━━━━━ Text section ━━━━━

The soundtrack of the film was composed by Devi Sri Prasad. The album features five songs, out of which three of them were released as singles. The first single "Bharat Ane Nenu" was released on 25 March 2018, at the occasion of Ram Navmi. The second single "I Don't Know" was launched on 1 April 2018. Farhan Akhtar lent his voice for the song "I Don't Know", which marked the first time he sang for a South Indian film. The third track "Vachaadayyo Swami", was released on 6 April 2018. The soundtrack was launched at the pre-release event which took place in the Lal Bahadur Shastri Stadium on 7 April 2018, with N. T. Rama Rao Jr. being the chief guest.

Track-List
| No. | Title | Artist(s) | Length |
|---|---|---|---|
| 1. | "Bharat Ane Nenu (The Song Of Bharat)" | David Simon | 05:15 |
| 2. | "I Don't Know" | Farhan Akhtar | 04:28 |
| 3. | "Vachaadayyo Saami" | Kailash Kher, Divya Kumar | 05:23 |
| 4. | "Ide Kalala Vunnadhe" | Andrea Jeremiah | 04:32 |
| 5. | "O Vasumathi" | Yazin Nizar, Rita | 05:11 |
| Total length: |  |  | 24:34 |

== Release ==
Bharat Ane Nenu was released theatrically on 20 April 2018, while the dubbed Tamil version titled Bharat Ennum Naan was released theatrically on 25 May 2018. It was later dubbed and released in Hindi as Dashing CM Bharath on 2 November 2018.

==Reception==

=== Critical reception ===

Hemanth Kumar of Firstpost wrote "Mahesh Babu, Koratala Siva deliver an intense political drama". Kumar also said, "He (Siva) has shown yet again that there's plenty of drama when a normal guy takes an uncommon path. Bharat might have become the messiah of the state in the story, but it's Mahesh Babu who leaves a long lasting impression in the end. Two big thumbs up for the film. It delivers more than what it promises" giving 4 stars out of 5. Priyanka Sundar of Hindustan Times gave the film 3 stars out of 5, saying "Mahesh Babu as CM ushers in a new era. Mahesh Babu has the best of what commercial cinema has to offer – a strong subject, a tight film and a role he can chew on."

━━━━━ Supplied records ━━━━━

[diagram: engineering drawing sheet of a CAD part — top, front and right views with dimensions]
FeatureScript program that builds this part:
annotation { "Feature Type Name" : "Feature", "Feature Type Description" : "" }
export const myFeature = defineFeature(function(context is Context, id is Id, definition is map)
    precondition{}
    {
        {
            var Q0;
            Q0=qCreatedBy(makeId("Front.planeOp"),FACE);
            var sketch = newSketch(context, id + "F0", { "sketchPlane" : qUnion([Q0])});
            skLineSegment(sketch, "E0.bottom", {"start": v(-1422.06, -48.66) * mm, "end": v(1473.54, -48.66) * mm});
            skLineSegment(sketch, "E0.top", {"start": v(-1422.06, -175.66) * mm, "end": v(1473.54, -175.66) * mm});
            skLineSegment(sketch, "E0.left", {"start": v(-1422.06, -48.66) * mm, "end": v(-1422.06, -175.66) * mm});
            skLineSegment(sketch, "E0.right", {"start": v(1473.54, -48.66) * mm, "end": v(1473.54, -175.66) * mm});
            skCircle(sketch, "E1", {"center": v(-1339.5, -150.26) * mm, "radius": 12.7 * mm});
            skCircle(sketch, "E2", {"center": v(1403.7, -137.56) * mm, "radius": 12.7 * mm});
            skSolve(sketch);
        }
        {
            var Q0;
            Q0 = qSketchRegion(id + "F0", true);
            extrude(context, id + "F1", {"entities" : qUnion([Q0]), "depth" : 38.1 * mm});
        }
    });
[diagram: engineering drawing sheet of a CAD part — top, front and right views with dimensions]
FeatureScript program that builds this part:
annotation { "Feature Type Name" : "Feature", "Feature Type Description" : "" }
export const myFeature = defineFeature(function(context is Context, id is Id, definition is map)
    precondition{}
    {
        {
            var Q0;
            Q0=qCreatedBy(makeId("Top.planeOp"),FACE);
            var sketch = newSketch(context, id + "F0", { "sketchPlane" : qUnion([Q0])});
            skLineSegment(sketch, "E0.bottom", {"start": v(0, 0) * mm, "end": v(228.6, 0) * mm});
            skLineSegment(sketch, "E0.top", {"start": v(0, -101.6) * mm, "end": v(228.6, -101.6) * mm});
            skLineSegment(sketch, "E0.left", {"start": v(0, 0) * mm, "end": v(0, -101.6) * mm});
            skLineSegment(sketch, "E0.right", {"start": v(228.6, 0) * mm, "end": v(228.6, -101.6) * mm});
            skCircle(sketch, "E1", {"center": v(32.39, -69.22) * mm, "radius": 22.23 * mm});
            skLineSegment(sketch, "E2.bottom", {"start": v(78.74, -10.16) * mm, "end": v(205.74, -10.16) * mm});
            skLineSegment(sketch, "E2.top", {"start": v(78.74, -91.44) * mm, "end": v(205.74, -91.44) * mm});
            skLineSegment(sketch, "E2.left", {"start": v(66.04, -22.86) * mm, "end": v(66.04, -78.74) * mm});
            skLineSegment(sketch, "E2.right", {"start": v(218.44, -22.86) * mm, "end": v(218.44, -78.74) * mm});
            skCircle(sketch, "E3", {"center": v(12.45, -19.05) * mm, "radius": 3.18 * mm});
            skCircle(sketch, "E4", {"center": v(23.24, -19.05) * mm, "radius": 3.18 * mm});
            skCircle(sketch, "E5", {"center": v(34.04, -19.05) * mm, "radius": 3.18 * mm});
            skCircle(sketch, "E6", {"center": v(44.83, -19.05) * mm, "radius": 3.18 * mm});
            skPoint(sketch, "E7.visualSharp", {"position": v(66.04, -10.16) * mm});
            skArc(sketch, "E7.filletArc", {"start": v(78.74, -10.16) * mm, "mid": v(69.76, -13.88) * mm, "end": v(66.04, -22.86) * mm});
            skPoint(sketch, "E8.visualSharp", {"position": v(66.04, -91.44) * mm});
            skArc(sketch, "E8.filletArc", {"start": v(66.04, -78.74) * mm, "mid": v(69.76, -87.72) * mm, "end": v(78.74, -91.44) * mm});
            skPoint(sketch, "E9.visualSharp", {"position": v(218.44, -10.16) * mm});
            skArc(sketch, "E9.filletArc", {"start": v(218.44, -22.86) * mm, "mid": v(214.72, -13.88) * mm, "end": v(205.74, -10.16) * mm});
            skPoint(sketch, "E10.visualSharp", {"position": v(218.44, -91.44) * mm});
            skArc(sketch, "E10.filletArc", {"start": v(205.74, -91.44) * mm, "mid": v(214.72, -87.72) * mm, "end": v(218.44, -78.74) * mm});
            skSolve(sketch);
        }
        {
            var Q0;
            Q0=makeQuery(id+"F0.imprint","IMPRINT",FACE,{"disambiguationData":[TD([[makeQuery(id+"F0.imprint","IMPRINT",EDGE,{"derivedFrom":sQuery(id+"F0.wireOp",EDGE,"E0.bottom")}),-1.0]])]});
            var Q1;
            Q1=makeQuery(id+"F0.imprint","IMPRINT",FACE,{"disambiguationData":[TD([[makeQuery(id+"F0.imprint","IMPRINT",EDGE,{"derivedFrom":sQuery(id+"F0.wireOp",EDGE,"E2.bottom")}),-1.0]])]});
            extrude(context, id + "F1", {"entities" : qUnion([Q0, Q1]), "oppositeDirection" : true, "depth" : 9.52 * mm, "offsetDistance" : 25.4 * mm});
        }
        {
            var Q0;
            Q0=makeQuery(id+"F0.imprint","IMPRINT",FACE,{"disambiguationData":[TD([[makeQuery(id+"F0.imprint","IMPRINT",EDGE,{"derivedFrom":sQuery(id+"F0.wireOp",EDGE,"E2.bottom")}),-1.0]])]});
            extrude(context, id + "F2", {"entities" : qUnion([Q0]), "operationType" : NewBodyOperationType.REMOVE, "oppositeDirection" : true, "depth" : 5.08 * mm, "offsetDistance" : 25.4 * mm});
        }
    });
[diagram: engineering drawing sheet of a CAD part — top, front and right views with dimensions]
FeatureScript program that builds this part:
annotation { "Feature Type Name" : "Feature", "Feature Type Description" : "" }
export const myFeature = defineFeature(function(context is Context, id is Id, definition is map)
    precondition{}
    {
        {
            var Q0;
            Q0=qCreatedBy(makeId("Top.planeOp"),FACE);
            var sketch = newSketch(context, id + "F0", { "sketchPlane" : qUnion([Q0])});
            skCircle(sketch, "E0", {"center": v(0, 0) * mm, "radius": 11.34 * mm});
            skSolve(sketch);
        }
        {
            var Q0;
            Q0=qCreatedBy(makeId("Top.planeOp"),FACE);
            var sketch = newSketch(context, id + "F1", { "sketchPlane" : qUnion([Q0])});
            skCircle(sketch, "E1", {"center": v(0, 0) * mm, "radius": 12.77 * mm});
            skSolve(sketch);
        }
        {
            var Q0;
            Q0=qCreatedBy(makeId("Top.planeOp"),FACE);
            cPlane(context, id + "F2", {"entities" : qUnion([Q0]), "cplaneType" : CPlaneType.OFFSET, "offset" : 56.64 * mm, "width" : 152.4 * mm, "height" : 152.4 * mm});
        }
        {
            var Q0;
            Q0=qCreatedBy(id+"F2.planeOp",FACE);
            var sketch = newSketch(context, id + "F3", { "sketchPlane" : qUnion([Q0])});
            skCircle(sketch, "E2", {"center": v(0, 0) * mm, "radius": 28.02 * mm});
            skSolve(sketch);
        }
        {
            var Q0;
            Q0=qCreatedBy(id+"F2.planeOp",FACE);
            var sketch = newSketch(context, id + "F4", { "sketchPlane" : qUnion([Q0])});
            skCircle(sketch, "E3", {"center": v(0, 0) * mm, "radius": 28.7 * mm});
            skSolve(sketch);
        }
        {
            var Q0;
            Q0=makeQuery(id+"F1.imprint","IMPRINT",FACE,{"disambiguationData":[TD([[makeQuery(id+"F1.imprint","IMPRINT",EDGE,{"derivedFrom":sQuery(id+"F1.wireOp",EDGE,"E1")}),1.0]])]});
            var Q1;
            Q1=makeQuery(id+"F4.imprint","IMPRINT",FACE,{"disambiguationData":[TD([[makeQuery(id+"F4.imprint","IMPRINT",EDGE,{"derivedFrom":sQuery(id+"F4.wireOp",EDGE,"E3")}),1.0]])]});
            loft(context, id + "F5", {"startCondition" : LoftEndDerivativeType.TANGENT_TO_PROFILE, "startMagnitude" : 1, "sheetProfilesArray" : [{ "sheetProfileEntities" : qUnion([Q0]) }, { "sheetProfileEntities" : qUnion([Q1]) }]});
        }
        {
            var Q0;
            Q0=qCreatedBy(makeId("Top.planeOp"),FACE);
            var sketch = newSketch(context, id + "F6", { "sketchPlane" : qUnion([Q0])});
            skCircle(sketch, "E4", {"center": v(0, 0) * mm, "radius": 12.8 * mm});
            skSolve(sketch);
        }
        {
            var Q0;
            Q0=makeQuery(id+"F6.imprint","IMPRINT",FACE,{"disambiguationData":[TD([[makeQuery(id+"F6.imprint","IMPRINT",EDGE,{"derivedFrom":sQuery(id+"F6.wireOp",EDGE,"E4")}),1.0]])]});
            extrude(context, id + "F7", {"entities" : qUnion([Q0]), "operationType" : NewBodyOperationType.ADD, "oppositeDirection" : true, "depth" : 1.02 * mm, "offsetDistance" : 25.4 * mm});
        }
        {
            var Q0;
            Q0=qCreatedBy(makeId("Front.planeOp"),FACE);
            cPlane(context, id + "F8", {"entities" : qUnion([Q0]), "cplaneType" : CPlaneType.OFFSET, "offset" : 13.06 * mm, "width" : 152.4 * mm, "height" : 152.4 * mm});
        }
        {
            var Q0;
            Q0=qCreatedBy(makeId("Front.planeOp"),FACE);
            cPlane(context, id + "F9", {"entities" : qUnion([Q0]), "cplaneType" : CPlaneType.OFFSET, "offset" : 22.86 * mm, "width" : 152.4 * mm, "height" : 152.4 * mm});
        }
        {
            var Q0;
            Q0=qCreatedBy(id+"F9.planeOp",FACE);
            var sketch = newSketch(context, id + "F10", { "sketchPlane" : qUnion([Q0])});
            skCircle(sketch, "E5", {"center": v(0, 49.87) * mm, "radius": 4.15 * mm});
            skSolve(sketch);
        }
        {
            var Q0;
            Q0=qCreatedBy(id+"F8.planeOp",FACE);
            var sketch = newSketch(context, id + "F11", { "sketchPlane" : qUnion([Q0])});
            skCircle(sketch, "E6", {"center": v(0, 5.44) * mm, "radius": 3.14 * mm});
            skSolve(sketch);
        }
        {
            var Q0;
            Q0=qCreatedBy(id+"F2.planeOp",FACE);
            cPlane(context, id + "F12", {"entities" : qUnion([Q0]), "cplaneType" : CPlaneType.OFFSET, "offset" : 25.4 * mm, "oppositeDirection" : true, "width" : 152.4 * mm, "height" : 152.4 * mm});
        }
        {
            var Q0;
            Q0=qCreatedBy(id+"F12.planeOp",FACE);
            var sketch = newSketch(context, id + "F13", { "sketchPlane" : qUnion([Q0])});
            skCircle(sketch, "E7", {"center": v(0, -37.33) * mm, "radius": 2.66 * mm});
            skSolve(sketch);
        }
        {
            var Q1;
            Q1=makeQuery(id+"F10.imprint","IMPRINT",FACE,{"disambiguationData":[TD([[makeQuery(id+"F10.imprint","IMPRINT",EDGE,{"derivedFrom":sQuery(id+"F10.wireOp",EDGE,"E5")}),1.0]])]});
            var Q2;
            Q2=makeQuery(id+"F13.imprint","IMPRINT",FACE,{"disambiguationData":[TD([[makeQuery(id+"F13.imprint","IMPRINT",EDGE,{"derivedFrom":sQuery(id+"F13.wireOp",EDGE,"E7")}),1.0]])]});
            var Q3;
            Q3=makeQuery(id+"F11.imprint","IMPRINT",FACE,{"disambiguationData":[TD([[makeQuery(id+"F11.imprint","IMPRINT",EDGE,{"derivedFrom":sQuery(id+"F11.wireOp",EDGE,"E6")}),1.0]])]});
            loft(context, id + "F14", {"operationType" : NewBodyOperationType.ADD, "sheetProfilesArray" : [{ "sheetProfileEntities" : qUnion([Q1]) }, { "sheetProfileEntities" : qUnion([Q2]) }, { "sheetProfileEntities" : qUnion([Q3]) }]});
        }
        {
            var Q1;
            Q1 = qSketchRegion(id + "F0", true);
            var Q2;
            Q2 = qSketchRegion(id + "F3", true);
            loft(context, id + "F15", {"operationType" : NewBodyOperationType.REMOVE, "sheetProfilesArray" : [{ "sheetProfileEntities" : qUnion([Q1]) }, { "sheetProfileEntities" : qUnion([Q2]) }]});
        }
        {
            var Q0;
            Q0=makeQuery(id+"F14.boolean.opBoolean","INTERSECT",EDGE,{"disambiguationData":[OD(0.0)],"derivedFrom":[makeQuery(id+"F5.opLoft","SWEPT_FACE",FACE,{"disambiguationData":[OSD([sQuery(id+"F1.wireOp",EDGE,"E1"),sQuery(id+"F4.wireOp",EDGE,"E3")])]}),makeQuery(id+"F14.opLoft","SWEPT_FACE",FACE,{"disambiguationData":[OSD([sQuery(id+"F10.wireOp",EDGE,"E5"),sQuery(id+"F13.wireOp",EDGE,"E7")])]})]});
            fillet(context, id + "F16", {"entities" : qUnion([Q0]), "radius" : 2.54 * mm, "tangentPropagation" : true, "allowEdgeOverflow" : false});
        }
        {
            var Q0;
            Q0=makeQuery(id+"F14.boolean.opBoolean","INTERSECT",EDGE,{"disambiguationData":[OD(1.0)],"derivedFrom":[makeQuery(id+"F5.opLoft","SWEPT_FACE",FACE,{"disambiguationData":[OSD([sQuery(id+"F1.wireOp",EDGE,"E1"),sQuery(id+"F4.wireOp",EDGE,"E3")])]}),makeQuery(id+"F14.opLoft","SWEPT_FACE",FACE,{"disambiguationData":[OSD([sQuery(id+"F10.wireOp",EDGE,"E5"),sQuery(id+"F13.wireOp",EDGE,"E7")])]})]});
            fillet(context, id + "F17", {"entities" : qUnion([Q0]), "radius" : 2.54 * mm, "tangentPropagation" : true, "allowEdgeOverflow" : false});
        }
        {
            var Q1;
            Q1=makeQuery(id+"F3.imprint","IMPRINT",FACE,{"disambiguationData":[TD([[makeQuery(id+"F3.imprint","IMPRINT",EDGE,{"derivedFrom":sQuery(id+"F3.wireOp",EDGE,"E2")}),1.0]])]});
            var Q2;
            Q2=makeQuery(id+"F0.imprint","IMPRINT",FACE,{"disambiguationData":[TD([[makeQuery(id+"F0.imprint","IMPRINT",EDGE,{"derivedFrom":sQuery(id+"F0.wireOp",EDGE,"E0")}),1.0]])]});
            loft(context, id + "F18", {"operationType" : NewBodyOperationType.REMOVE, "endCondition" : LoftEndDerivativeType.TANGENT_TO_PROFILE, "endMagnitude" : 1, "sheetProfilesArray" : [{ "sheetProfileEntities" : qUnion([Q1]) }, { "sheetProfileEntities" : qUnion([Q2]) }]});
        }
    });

━━━━━

▶ **Things to do**:
a. Output the passage on Bharat Ane Nenu from "The soundtrack of" up to and including "the chief guest.".
b. Summarize the passage on Bharat Ane Nenu in two sentences.

▶ **Solved problems**:
a.
The soundtrack of the film was composed by Devi Sri Prasad. The album features five songs, out of which three of them were released as singles. The first single "Bharat Ane Nenu" was released on 25 March 2018, at the occasion of Ram Navmi. The second single "I Don't Know" was launched on 1 April 2018. Farhan Akhtar lent his voice for the song "I Don't Know", which marked the first time he sang for a South Indian film. The third track "Vachaadayyo Swami", was released on 6 April 2018. The soundtrack was launched at the pre-release event which took place in the Lal Bahadur Shastri Stadium on 7 April 2018, with N. T. Rama Rao Jr. being the chief guest.

b. The soundtrack of Bharat Ane Nenu, composed by Devi Sri Prasad, has five songs, three of which were released as singles, and it was launched at a pre-release event at the Lal Bahadur Shastri Stadium on 7 April 2018. The film was released theatrically on 20 April 2018 and later dubbed into Tamil and Hindi, and critics rated it 4 out of 5 in Firstpost and 3 out of 5 in Hindustan Times.